BACKGROUND: Renal resistive index (RRI) has been used to evaluate renal blood flow. Our aim was to investigate the relation between RRI and global tissue hypoperfusion indices and their association with clinical outcome, in intensive care unit (ICU) patients. METHODS: RRI was measured within 24 h of ICU admission. Gas exchange and routine hemodynamic variables at the time of RRI assessment were recorded. An elevated RRI was defined as >0.7. The ratio of central venous-to-arterial carbon dioxide partial pressure difference by arterial-to-central venous oxygen content difference (P(cv-a)CO2/C(a-cv)O2) and lactate were used as global tissue hypoperfusion indices. RESULTS: A total of 126 patients were included [median age 61 (IQR 28) years, 74% males]. P(cv-a)CO2/C(a-cv)O2 ratio and arterial lactate were significantly higher in patients with RRI >0.7 compared with those with RRI ≤0.7 [2.88 (3.39) vs. 0.62 (0.57) mmol/L and 2.4 (2.2) vs. 1.2 (0.6)] respectively, both P < 0.001)]. RRI was significantly correlated with P(cv-a)CO2/C(a-cv)O2 ratio and arterial lactate for the whole patient population (rho = 0.64, both P < 0.0001) and for the subset of patients with shock (rho = 0.47, P = 0.001; and r = 0.64, P < 0.0001 respectively).
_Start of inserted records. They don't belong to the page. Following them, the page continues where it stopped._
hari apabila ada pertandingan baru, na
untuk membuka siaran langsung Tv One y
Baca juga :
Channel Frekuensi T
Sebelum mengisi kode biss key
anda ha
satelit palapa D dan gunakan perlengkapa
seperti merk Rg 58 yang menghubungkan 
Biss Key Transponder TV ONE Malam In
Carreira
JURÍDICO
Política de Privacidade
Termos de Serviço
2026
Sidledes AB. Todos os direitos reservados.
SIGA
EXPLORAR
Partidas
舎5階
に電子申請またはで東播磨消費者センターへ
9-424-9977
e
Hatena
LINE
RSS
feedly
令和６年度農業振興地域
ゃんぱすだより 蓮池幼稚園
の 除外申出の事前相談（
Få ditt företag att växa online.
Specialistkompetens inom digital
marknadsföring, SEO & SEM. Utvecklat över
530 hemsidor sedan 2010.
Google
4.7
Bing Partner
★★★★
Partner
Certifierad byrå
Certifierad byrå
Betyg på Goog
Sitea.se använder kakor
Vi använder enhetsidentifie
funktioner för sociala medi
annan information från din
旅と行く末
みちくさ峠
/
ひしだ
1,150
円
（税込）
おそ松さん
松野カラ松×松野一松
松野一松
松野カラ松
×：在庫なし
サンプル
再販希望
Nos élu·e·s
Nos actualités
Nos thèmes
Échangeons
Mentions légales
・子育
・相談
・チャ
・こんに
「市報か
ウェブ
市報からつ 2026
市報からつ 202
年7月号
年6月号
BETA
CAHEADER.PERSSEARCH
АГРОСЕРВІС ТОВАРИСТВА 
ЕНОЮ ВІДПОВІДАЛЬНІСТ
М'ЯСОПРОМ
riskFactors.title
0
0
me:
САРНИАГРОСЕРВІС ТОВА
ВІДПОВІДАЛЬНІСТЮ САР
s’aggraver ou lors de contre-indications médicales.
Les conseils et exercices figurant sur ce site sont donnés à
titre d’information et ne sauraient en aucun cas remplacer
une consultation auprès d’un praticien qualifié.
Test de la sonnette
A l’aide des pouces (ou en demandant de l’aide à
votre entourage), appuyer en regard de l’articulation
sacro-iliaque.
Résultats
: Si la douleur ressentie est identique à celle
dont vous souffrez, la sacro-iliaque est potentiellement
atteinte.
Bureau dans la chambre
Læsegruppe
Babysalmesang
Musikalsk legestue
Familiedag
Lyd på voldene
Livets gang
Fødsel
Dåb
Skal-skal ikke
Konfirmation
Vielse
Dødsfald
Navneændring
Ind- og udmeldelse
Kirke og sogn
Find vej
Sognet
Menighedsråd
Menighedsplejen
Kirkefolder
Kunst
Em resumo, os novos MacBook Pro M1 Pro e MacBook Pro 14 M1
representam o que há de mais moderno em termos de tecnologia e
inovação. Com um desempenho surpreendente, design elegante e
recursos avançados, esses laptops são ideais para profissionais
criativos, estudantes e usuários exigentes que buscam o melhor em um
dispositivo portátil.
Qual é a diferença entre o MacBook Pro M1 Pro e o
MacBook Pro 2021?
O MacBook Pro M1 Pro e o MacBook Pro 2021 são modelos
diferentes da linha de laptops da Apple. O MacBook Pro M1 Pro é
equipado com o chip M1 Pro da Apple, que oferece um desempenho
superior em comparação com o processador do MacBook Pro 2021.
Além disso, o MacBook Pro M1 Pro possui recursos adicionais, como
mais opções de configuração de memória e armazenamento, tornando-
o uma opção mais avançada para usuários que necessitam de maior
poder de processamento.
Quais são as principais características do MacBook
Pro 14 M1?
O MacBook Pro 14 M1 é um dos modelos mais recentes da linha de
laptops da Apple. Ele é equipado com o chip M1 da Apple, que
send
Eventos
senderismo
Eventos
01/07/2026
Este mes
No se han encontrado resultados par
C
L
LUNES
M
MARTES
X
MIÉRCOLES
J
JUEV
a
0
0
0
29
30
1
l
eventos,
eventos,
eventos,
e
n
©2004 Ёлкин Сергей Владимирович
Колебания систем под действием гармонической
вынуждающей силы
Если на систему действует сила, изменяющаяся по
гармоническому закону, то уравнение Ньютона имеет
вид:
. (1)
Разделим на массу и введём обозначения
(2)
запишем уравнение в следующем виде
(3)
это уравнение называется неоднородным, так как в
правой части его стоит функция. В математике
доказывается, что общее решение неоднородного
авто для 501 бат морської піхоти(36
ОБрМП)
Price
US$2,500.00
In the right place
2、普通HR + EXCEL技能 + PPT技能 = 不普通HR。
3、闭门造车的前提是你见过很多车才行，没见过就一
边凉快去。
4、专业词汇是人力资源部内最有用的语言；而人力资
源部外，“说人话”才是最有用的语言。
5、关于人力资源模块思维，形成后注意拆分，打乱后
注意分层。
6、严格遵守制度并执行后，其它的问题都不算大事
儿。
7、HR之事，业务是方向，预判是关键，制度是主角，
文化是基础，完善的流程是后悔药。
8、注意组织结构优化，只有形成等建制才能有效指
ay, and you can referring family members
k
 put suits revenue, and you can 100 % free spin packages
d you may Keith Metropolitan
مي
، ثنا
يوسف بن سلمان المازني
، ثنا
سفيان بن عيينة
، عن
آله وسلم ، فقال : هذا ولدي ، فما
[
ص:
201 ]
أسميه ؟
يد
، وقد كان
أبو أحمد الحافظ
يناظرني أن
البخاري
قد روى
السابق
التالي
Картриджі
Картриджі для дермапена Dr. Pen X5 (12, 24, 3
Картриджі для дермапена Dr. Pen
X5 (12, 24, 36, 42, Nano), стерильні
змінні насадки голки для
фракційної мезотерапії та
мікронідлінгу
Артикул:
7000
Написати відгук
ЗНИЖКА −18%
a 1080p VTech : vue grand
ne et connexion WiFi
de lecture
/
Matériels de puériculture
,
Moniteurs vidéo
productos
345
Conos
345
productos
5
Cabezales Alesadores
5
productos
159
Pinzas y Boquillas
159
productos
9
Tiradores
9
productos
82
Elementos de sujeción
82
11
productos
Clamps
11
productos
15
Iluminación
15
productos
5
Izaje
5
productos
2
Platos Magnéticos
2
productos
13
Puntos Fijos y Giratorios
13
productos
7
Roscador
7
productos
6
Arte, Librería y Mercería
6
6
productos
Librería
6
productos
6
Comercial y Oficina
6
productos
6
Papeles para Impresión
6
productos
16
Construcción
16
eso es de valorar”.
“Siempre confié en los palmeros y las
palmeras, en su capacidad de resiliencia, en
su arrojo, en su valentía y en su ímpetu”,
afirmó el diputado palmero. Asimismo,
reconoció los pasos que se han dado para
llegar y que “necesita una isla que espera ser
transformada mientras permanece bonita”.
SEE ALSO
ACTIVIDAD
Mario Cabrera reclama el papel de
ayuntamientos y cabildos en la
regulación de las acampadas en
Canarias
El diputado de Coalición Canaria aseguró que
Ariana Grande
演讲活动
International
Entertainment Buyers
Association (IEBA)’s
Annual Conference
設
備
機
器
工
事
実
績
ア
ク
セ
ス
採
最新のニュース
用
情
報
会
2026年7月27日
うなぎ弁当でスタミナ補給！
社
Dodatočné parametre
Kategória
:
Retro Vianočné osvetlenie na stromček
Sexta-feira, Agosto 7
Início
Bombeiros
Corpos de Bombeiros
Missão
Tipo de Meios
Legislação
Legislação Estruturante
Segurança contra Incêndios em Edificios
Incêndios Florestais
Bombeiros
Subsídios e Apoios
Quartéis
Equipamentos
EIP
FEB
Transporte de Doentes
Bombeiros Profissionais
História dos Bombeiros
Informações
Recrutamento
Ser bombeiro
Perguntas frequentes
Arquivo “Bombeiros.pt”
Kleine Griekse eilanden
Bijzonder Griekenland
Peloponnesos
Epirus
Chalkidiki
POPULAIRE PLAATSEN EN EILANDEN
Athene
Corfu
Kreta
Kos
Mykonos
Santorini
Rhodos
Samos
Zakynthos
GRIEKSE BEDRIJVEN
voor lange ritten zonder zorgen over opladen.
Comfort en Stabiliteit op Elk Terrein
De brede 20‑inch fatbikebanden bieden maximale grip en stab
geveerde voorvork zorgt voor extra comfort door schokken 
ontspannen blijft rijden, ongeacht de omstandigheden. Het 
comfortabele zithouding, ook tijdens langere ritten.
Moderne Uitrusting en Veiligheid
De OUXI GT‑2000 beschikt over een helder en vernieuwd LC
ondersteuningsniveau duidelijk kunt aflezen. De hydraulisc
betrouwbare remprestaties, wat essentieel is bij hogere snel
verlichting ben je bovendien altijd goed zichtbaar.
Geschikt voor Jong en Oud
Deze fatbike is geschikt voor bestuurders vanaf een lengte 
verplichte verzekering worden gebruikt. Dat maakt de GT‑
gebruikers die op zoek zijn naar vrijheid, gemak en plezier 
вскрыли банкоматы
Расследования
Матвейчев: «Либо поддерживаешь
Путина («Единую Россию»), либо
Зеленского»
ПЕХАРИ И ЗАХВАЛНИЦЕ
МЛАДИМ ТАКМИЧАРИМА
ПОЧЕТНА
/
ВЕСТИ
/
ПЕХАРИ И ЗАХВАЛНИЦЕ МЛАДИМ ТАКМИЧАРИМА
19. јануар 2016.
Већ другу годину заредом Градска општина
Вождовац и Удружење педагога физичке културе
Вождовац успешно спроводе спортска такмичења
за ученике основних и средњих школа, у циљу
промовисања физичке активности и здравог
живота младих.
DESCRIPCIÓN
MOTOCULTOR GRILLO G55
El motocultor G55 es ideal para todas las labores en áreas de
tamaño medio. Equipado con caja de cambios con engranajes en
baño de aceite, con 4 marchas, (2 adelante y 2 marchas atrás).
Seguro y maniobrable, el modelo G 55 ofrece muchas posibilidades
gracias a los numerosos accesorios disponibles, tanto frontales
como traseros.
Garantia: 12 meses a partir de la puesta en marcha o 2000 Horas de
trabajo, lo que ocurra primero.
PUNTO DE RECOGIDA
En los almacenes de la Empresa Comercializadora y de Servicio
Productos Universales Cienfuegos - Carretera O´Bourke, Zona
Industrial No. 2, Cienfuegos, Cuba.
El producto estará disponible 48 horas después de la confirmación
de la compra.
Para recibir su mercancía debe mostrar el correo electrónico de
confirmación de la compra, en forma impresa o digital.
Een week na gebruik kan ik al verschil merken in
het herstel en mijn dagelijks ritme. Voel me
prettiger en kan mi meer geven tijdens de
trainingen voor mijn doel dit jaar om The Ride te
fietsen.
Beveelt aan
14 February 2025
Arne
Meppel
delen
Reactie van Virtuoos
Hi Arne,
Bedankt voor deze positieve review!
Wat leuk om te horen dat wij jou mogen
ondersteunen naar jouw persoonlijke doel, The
Logistic regression models showed a significant association between RRI and P(cv-a)CO2/C(a-cv)O2 ratio with clinical outcome. The combination of RRI with P(cv-a)CO2)/(C(a-cv)O2 ratio and lactate better predicted mortality than RRI alone [AUC 84.8% (95% CI 5.1% -94.4%)] vs. [AUC 74.9% (95% CI 61%-88.8%)] respectively, P < 0.001. CONCLUSIONS: Renal blood flow assessed by RRI, on ICU admission, correlates with global tissue hypoperfusion indices. In addition, RRI in combination with tissue perfusion estimation better predicts clinical outcome than RRI alone.